Kritiek die uit irritatie voortkomt is meestal geen kritiek maar een vorm van louter irritatie, stress en spanning. Er worden geen waarden verdedigd. Er wordt enkel frustratie afgereageerd. Wie zich miskend, voorbijgegaan, uitgerangeerd voelt, slaat om zich heen. Dit soort boosheid heeft dus een heel andere oorsprong dan vermaning en kritiek. Het helpt om bij irritatie dit onderscheid te bedenken. Hoor ik irritatie, dan is de vraag: “‘Waarin heb ik deze persoon miskend of pijn gedaan?” Hoor ik kritiek, dan is de vraag: “Waar treed ik welke waarden met de voeten?”.

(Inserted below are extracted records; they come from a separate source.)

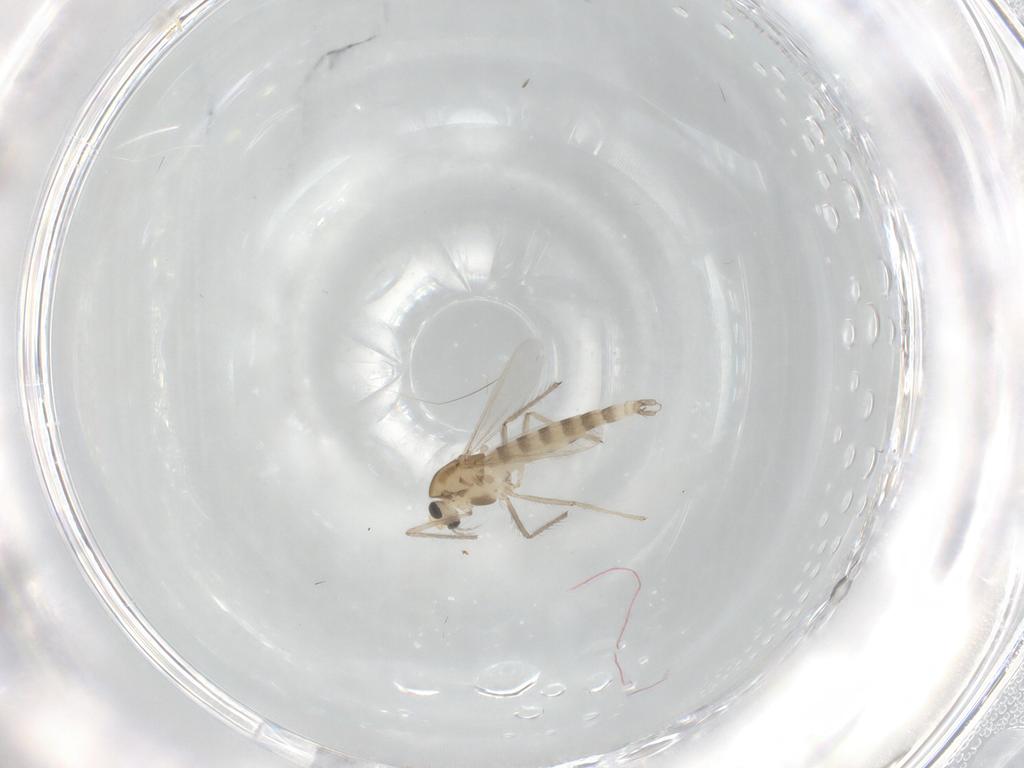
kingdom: Animalia
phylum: Arthropoda
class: Insecta
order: Diptera
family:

Om de kunst van vermaning en kritiek te leren, kan men in de gezinskring een rondje “pijlen schieten” organiseren. Kinderen knippen die wel uit, kleuren ze, schrijven er hun kritiek op, delen ze uit. Jong geleerd, oud gedaan. Opbouwende kritiek herkent men aan de medemenselijke betrokkenheid die er aan ten grondslag ligt. Daarbij zal het er ook op aankomen om de roos te treffen, d.w.z. te doen beseffen welke de achterliggende waarde is waar men op mikt. Men treft niemand zozeer als waar men de kern treft van diens eigen waardensysteem.

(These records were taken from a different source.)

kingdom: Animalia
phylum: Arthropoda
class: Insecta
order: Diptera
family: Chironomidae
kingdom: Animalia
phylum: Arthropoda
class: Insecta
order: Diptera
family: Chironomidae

Lezersreactie omtrent “Waardering”:

“U stelt dat waardering ontstaat vanuit een gemis. Dat roept in onze huiselijke kring nogal wat vragen op. Als ouder kan ik ook een goede eigenschap die ik zelf heb en bij mijn kind ontdek, zeer goed waarderen. Het verheugt me ook een collega te ontmoeten die hetzelfde ideaal als ik nastreeft; dat geeft mij ook een kik en inspireert me om op die weg door te gaan. Juist omdat ik daar zelf mee geworsteld heb en dus weet hoe moeilijk het is, waardeer ik het beter.”

Den Haag, J. van der Donk

Het door u beschrevene is o.i. eerder een vorm van sympathie, een blij meevoelen met de ander waar deze zich met ons identificeert. Wat wij uitstralen wordt door de ander overgenomen. Anders dan bij de waardering zijn wij hier eerder de gevende dan de aannemende partij. – Met dank en waardering voor uw schrijven.